▼

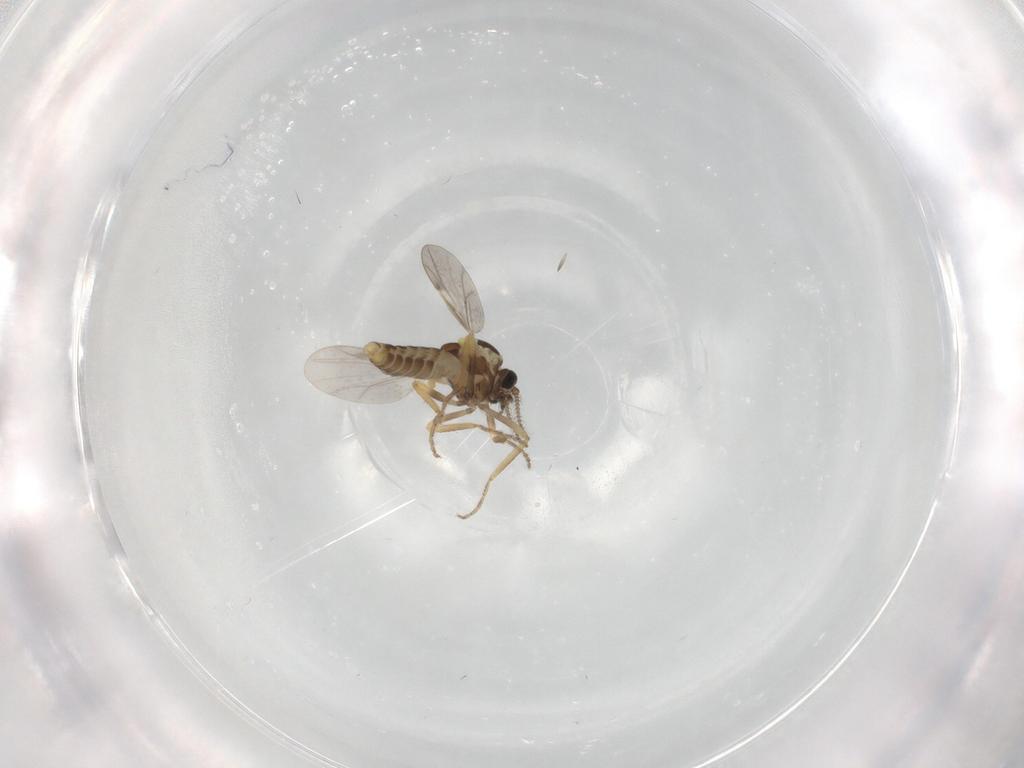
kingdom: Animalia
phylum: Arthropoda
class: Insecta
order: Diptera
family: Ceratopogonidae
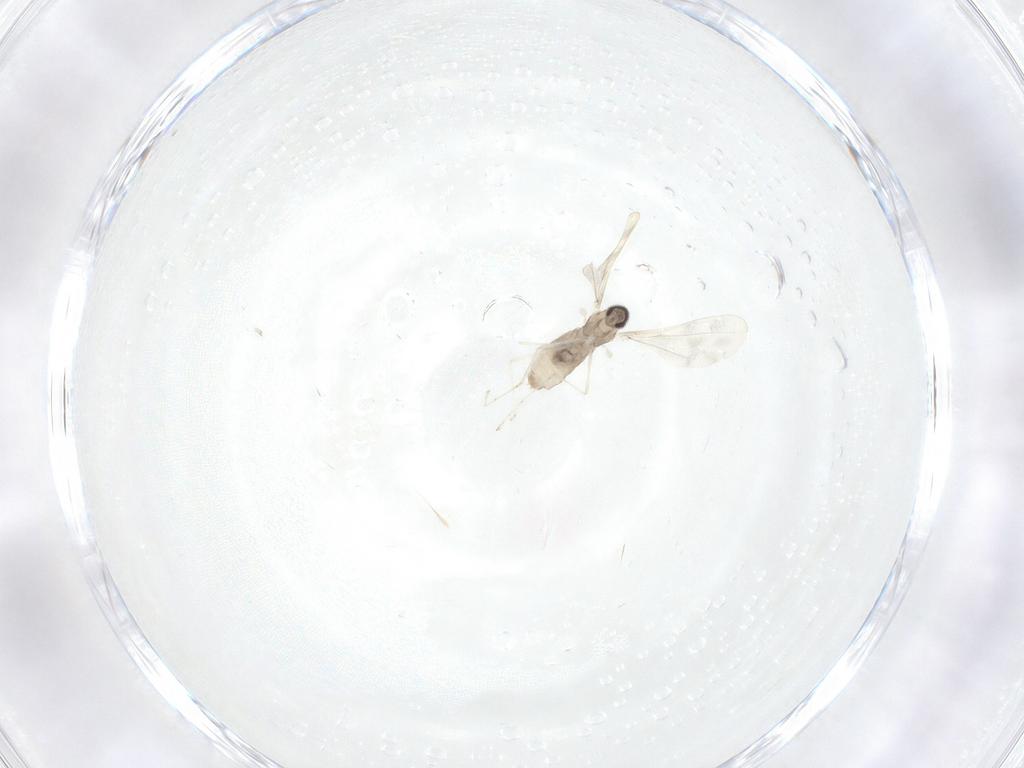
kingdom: Animalia
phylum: Arthropoda
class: Insecta
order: Diptera
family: Cecidomyiidae
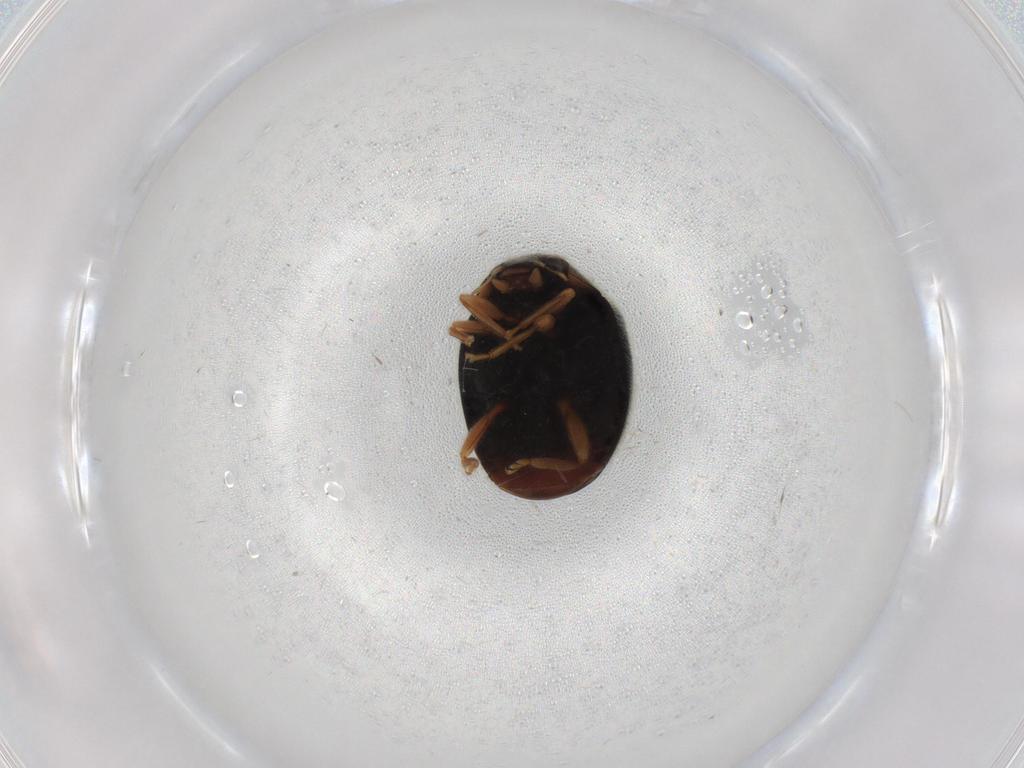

▲

**REQUIREMENT:** Reproduce every line of text in the rows above word for word, and leave the pictures out.

**FULL RESPONSE:**
kingdom: Animalia
phylum: Arthropoda
class: Insecta
order: Diptera
family: Ceratopogonidae
kingdom: Animalia
phylum: Arthropoda
class: Insecta
order: Diptera
family: Cecidomyiidae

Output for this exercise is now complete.